- Enunciado 1 -
Com base no texto sobre os instrumentos madeirenses, indique o que se pede:
(a) o ano da primeira edição da obra de Ernesto Veiga de Oliveira;
(b) o sistema de classificação seguido na apresentação dos instrumentos;
(c) a freguesia de que são específicas as castanholas da tradição madeirense.
- Enunciado 2 -
Resuma em duas frases o texto sobre os instrumentos madeirenses.

A escassa contribuição de bibliografia ou iconografia com mais de 70/80 anos torna indispensável um trabalho aprofundado de comparação dos instrumentos musicais madeirenses com os das restantes regiões do país, de forma a permitir descortinar pistas sobre as suas origens e percursos. Essencial para isso é a obra de Ernesto Veiga de Oliveira, Instrumentos Musicais Populares Portugueses, editado pela primeira vez em 1964, embora não aborde a Região com grande profundidade.
Em termos genéricos, podemos considerar que a tradição musical madeirense, no que diz respeito aos instrumentos, resulta da fusão de três componentes: instrumentos comuns a toda a tradição portuguesa, atual ou histórica; instrumentos diretamente associáveis a uma origem no noroeste; e criações locais.
Assim, pode-se concluir que na Região da Madeira existe uma série de instrumentos que podem ser encontrados em todo o país, não impedindo a presença de formas mais ou menos ancestrais, que na Região encontraram a particular combinação com os instrumentos originários do noroeste, ponto de partida de muitos dos povoadores da Madeira. Por outro lado, como é natural, a criatividade local encontrou formas de responder às suas necessidades através de criações próprias. Desta convivência resultou a tradição própria da Madeira.
Os instrumentos tradicionais madeirenses são em seguida abordados, seguindo o conhecido sistema de classificação definido por Sachs e Hornbostel.
Idiofones
De percussão direta
Castanholas - Foto: Rui Camacho

Castanholas – Foto: Rui Camacho




CastanholasAs castanholas são compostas por duas peças de madeira escavadas no seu interior e presas por um cordão, que permite que se entrechoquem de forma adequada, ao mesmo tempo que serve para as fixar na palma da mão. As castanholas presentes na tradição madeirense são específicas da freguesia da Tábua e estão associadas às Missas do Parto, realizadas nas últimas madrugadas antes do Natal. Dois grupos existentes na freguesia dirigiam-se para a igreja na vila, tocando as castanholas. Estas podiam variar em tamanho, desde as que cabiam na palma da mão até outras que, pelo seu tamanho, tinham de ser tocadas com as duas mãos; estas tinham pegas para esse efeito. Outras, mais elaboradas, fruto da criatividade do seu autor, podiam ter formatos como um avião, cabeças de animais ou outros, usando-se, por vezes, um cordel para as acionar.

- Amostra de registos -
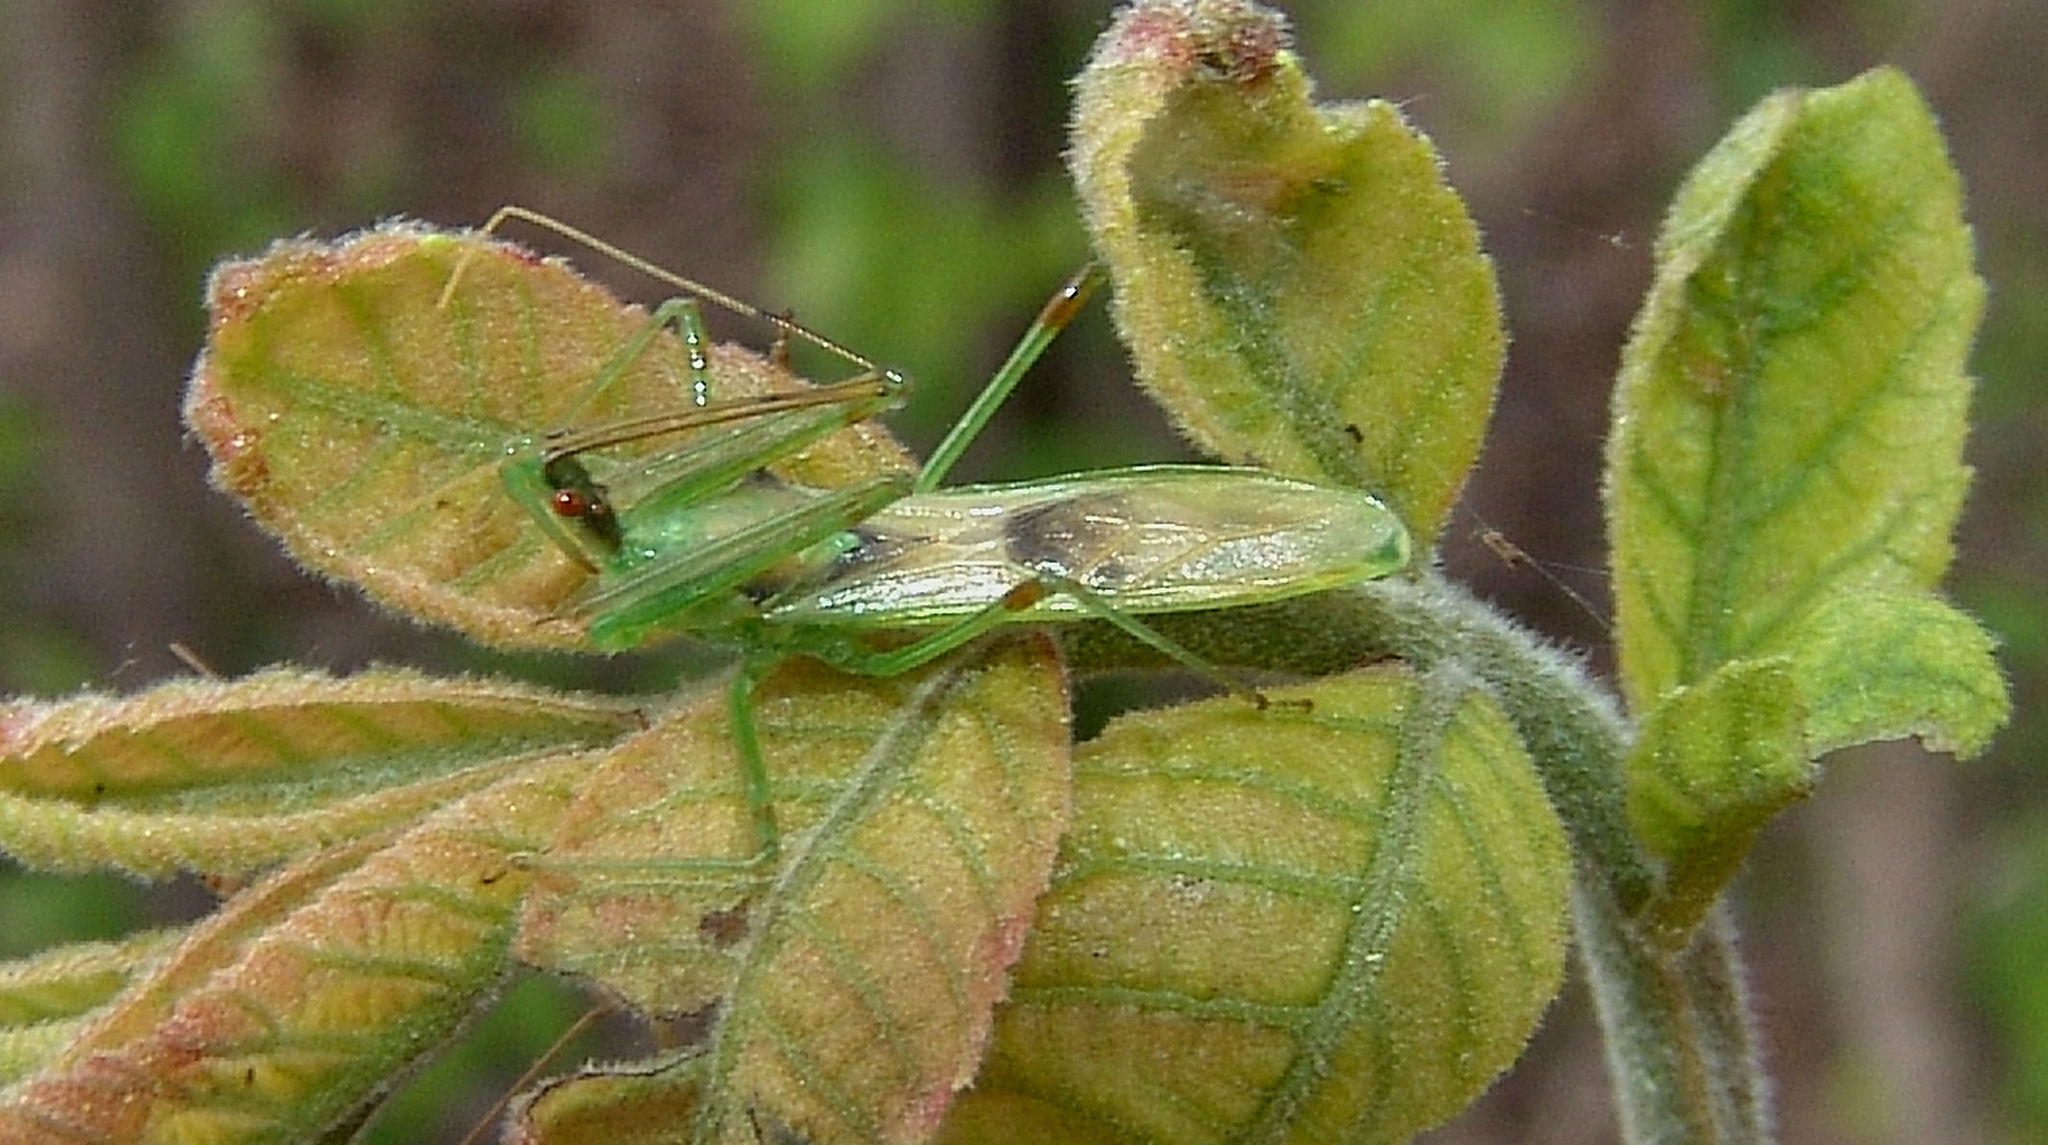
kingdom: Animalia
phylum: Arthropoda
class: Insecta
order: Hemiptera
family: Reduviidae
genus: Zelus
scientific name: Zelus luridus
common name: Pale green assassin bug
* * *
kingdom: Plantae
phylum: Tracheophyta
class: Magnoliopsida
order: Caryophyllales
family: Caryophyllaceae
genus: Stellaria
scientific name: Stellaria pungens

- Resolução 1 -
(a) 1964.
(b) O sistema definido por Sachs e Hornbostel.
(c) A freguesia da Tábua.

- Resolução 2 -
Quanto aos instrumentos, a tradição musical madeirense resulta da fusão de instrumentos comuns a toda a tradição portuguesa, instrumentos associáveis a uma origem no noroeste e criações locais. As castanholas, específicas da freguesia da Tábua, são compostas por duas peças de madeira escavadas e presas por um cordão, e estão associadas às Missas do Parto, realizadas nas últimas madrugadas antes do Natal.